### Assignment
Copy all the source text in the material below verbatim, keeping every line, symbol, and space unchanged.
[Given entries Boundary: Start]
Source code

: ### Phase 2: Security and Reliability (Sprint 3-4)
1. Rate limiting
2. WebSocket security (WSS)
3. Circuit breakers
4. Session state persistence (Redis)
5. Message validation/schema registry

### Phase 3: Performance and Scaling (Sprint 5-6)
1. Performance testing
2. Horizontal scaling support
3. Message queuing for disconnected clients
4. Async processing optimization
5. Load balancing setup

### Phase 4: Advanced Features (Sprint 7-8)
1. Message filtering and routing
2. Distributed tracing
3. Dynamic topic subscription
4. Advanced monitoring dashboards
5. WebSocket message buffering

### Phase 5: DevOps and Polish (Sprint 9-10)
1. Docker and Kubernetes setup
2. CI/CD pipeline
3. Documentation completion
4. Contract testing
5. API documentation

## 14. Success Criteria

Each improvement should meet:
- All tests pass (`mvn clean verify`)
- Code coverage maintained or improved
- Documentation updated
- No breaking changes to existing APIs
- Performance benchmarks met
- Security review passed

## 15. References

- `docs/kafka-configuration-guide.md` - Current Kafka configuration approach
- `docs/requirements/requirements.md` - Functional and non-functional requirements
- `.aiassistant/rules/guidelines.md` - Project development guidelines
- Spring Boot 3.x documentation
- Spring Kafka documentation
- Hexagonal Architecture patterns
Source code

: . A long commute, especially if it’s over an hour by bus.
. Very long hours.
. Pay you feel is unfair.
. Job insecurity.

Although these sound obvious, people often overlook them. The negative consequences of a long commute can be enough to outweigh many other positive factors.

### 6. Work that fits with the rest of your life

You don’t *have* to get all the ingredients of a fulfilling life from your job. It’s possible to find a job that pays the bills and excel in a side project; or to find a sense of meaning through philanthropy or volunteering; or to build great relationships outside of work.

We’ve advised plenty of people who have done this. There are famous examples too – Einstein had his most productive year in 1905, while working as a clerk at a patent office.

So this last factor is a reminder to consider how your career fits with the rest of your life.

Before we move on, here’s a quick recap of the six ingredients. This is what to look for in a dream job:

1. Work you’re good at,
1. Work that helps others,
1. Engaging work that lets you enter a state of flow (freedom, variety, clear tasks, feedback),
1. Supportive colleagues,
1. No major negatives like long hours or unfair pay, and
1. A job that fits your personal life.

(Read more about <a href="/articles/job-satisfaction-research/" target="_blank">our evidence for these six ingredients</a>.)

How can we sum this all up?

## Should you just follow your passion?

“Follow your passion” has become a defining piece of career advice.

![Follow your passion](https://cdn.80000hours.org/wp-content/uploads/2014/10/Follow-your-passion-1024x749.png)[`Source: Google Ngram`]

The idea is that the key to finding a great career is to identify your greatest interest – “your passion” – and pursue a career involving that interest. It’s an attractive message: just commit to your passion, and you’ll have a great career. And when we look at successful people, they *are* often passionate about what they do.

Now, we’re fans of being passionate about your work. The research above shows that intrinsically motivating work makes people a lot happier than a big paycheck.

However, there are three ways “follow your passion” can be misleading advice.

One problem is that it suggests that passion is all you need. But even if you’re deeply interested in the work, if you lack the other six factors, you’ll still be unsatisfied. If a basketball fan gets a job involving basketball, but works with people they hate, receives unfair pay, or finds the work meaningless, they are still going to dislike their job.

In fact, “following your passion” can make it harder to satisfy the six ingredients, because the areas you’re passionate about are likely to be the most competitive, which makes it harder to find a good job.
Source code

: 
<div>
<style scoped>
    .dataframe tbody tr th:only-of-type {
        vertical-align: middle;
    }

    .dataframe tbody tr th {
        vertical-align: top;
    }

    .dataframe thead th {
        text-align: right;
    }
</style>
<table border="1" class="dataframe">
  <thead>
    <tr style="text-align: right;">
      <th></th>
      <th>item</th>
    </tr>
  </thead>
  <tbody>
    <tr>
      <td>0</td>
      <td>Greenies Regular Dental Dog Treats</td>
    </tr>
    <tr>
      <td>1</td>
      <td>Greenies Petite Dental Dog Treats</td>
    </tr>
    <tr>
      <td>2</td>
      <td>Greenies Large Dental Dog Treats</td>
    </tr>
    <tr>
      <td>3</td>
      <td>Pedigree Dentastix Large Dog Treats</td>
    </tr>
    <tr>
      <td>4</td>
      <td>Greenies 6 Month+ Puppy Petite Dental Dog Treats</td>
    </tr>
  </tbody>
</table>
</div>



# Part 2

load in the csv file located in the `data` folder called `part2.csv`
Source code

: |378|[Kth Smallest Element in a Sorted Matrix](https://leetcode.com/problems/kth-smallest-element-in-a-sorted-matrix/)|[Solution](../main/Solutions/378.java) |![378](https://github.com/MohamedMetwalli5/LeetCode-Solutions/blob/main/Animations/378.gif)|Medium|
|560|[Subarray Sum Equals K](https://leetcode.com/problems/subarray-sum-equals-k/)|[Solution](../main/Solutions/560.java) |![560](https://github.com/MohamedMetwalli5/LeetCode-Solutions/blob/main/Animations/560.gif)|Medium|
[Given entries Boundary: End]
### Task solution
Source code

: ### Phase 2: Security and Reliability (Sprint 3-4)
1. Rate limiting
2. WebSocket security (WSS)
3. Circuit breakers
4. Session state persistence (Redis)
5. Message validation/schema registry

### Phase 3: Performance and Scaling (Sprint 5-6)
1. Performance testing
2. Horizontal scaling support
3. Message queuing for disconnected clients
4. Async processing optimization
5. Load balancing setup

### Phase 4: Advanced Features (Sprint 7-8)
1. Message filtering and routing
2. Distributed tracing
3. Dynamic topic subscription
4. Advanced monitoring dashboards
5. WebSocket message buffering

### Phase 5: DevOps and Polish (Sprint 9-10)
1. Docker and Kubernetes setup
2. CI/CD pipeline
3. Documentation completion
4. Contract testing
5. API documentation

## 14. Success Criteria

Each improvement should meet:
- All tests pass (`mvn clean verify`)
- Code coverage maintained or improved
- Documentation updated
- No breaking changes to existing APIs
- Performance benchmarks met
- Security review passed

## 15. References

- `docs/kafka-configuration-guide.md` - Current Kafka configuration approach
- `docs/requirements/requirements.md` - Functional and non-functional requirements
- `.aiassistant/rules/guidelines.md` - Project development guidelines
- Spring Boot 3.x documentation
- Spring Kafka documentation
- Hexagonal Architecture patterns
Source code

: . A long commute, especially if it’s over an hour by bus.
. Very long hours.
. Pay you feel is unfair.
. Job insecurity.

Although these sound obvious, people often overlook them. The negative consequences of a long commute can be enough to outweigh many other positive factors.

### 6. Work that fits with the rest of your life

You don’t *have* to get all the ingredients of a fulfilling life from your job. It’s possible to find a job that pays the bills and excel in a side project; or to find a sense of meaning through philanthropy or volunteering; or to build great relationships outside of work.

We’ve advised plenty of people who have done this. There are famous examples too – Einstein had his most productive year in 1905, while working as a clerk at a patent office.

So this last factor is a reminder to consider how your career fits with the rest of your life.

Before we move on, here’s a quick recap of the six ingredients. This is what to look for in a dream job:

1. Work you’re good at,
1. Work that helps others,
1. Engaging work that lets you enter a state of flow (freedom, variety, clear tasks, feedback),
1. Supportive colleagues,
1. No major negatives like long hours or unfair pay, and
1. A job that fits your personal life.

(Read more about <a href="/articles/job-satisfaction-research/" target="_blank">our evidence for these six ingredients</a>.)

How can we sum this all up?

## Should you just follow your passion?

“Follow your passion” has become a defining piece of career advice.

![Follow your passion](https://cdn.80000hours.org/wp-content/uploads/2014/10/Follow-your-passion-1024x749.png)[`Source: Google Ngram`]

The idea is that the key to finding a great career is to identify your greatest interest – “your passion” – and pursue a career involving that interest. It’s an attractive message: just commit to your passion, and you’ll have a great career. And when we look at successful people, they *are* often passionate about what they do.

Now, we’re fans of being passionate about your work. The research above shows that intrinsically motivating work makes people a lot happier than a big paycheck.

However, there are three ways “follow your passion” can be misleading advice.

One problem is that it suggests that passion is all you need. But even if you’re deeply interested in the work, if you lack the other six factors, you’ll still be unsatisfied. If a basketball fan gets a job involving basketball, but works with people they hate, receives unfair pay, or finds the work meaningless, they are still going to dislike their job.

In fact, “following your passion” can make it harder to satisfy the six ingredients, because the areas you’re passionate about are likely to be the most competitive, which makes it harder to find a good job.
Source code

: 
<div>
<style scoped>
    .dataframe tbody tr th:only-of-type {
        vertical-align: middle;
    }

    .dataframe tbody tr th {
        vertical-align: top;
    }

    .dataframe thead th {
        text-align: right;
    }
</style>
<table border="1" class="dataframe">
  <thead>
    <tr style="text-align: right;">
      <th></th>
      <th>item</th>
    </tr>
  </thead>
  <tbody>
    <tr>
      <td>0</td>
      <td>Greenies Regular Dental Dog Treats</td>
    </tr>
    <tr>
      <td>1</td>
      <td>Greenies Petite Dental Dog Treats</td>
    </tr>
    <tr>
      <td>2</td>
      <td>Greenies Large Dental Dog Treats</td>
    </tr>
    <tr>
      <td>3</td>
      <td>Pedigree Dentastix Large Dog Treats</td>
    </tr>
    <tr>
      <td>4</td>
      <td>Greenies 6 Month+ Puppy Petite Dental Dog Treats</td>
    </tr>
  </tbody>
</table>
</div>



# Part 2

load in the csv file located in the `data` folder called `part2.csv`
Source code

: |378|[Kth Smallest Element in a Sorted Matrix](https://leetcode.com/problems/kth-smallest-element-in-a-sorted-matrix/)|[Solution](../main/Solutions/378.java) |![378](https://github.com/MohamedMetwalli5/LeetCode-Solutions/blob/main/Animations/378.gif)|Medium|
|560|[Subarray Sum Equals K](https://leetcode.com/problems/subarray-sum-equals-k/)|[Solution](../main/Solutions/560.java) |![560](https://github.com/MohamedMetwalli5/LeetCode-Solutions/blob/main/Animations/560.gif)|Medium|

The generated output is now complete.